Steven Newhouse, Head of Technical Services at EMBL’s European Bioinformatics Institute, one of the world’s global hubs for life science data recently sat down for an interview of how big data is changing the bioinformatics industry.
“Our main activities are to collect data from all over the world and then store it, process it, and then to extract knowledge out of that data and finally distribute the knowledge and the raw data back to the community,” said Newhouse.
“Our big data infrastructure is distributed across three databases where we store over 150 petabytes of data (one petabyte is equivalent to 20 million four-draw filing cabinets full of data), so it’s a very large amount of data that we store on behalf of the world’s global community.”

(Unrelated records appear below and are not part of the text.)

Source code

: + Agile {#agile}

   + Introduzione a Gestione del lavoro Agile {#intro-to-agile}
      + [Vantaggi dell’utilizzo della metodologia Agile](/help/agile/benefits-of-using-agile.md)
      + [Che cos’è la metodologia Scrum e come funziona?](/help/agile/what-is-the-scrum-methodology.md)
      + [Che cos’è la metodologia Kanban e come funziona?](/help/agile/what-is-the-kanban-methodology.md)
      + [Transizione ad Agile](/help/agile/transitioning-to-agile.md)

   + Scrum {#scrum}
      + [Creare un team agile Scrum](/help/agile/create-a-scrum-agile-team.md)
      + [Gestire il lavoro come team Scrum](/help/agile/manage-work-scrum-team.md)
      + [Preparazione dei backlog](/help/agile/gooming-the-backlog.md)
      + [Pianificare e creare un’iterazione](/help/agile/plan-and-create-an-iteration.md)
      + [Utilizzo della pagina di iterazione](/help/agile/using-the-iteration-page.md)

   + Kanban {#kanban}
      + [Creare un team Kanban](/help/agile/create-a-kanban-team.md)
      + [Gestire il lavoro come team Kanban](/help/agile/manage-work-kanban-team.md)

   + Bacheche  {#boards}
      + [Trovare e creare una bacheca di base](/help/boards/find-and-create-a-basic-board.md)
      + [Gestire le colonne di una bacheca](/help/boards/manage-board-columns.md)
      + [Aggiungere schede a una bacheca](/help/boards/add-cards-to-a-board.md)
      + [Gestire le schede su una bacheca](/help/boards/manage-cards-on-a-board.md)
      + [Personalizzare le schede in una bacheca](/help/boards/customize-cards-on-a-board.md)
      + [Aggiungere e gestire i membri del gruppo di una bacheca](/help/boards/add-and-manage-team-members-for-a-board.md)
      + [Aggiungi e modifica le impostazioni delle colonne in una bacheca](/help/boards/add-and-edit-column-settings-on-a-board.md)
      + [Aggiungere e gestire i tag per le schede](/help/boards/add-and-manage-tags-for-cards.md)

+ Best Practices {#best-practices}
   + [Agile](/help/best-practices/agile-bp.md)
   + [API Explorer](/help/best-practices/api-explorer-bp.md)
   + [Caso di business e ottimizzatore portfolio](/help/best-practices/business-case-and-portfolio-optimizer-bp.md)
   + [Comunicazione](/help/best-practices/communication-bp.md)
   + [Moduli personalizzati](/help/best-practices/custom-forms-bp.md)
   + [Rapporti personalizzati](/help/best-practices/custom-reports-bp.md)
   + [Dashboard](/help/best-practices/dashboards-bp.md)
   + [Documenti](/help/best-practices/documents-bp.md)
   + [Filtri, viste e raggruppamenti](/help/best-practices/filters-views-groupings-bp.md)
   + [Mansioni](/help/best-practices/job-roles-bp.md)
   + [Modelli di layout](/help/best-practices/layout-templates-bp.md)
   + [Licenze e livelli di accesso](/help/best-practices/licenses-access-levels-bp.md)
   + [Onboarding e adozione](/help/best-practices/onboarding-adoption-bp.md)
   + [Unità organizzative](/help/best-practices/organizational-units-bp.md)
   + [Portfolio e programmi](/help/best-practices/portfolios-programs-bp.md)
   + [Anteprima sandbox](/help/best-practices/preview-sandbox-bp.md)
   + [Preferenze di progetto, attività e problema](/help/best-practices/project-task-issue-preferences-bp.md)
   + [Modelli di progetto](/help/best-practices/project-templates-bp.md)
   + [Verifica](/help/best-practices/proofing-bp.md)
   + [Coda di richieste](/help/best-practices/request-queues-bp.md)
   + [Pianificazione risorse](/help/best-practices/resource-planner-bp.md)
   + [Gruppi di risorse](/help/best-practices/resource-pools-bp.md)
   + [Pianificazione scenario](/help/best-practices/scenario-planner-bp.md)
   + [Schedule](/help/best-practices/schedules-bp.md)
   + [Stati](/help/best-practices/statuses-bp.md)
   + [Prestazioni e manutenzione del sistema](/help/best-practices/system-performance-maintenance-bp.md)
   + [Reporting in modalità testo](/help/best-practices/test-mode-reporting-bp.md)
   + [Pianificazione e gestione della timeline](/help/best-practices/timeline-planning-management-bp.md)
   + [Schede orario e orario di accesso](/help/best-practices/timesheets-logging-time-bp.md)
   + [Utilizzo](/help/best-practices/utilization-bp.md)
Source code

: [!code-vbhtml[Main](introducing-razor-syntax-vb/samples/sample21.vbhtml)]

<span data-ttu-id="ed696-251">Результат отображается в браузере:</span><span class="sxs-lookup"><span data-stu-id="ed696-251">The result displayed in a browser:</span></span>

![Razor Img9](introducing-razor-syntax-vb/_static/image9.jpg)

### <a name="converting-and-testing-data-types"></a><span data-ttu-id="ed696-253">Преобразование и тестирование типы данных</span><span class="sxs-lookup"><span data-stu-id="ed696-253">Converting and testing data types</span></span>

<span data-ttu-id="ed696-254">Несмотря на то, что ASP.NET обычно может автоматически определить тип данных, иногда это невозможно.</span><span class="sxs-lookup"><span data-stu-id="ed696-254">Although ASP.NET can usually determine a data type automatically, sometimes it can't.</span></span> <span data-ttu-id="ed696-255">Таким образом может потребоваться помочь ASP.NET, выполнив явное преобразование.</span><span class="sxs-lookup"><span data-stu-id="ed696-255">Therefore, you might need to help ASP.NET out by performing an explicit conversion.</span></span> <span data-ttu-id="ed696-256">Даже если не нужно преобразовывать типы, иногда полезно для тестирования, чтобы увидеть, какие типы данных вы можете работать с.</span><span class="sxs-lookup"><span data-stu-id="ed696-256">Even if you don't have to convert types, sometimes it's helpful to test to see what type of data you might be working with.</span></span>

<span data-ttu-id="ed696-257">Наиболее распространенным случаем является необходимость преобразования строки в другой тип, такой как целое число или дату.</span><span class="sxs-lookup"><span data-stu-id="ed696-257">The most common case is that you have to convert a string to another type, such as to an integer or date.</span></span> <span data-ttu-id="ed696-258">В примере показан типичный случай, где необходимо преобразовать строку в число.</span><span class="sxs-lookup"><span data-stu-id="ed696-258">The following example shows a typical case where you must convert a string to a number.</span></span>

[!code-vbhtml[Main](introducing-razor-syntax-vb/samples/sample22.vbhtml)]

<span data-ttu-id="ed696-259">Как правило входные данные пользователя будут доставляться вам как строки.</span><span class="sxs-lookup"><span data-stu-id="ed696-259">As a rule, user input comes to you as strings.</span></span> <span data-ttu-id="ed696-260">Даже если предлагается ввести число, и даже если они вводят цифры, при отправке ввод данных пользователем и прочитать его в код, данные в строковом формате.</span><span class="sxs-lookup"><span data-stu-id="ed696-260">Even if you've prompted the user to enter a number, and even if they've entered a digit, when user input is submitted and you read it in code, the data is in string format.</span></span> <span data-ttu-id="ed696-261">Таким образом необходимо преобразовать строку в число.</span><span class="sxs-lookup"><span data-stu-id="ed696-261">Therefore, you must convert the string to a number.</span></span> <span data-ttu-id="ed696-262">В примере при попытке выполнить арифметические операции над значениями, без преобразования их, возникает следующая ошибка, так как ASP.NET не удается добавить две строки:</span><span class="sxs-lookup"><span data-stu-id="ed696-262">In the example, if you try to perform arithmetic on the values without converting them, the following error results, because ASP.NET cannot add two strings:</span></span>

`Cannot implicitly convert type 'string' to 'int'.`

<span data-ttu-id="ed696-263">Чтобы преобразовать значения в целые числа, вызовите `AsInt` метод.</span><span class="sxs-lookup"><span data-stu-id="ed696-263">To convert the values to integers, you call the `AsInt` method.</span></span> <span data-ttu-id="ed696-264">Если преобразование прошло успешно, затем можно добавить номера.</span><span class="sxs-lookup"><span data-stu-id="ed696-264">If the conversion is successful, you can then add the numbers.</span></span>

“One of the big changes over the last few years is the adoption of what’s called cloud-native applications. This is the ability to build applications that scale well on cloud infrastructures and are able to operate on big data. This is one of the focuses of our strategy to move to this cloud-native world.”
“Our stored data is increasing by 40 percent each year and with that, the amount of analysis that we need to do is increasing. We’re investing in our data centre capacity, as well as our networking to connect to data centers, and also connecting our data to public cloud providers. This will allow us to increase our analysis capacity to help undertake the work that we need to do.”
“We’re building out these cloud-native applications to run on big data structure. What we do here will provide a best practices model that can be adopted elsewhere in the live sciences community and show a hybrid-cloud approach that can build on our internal big data structure.”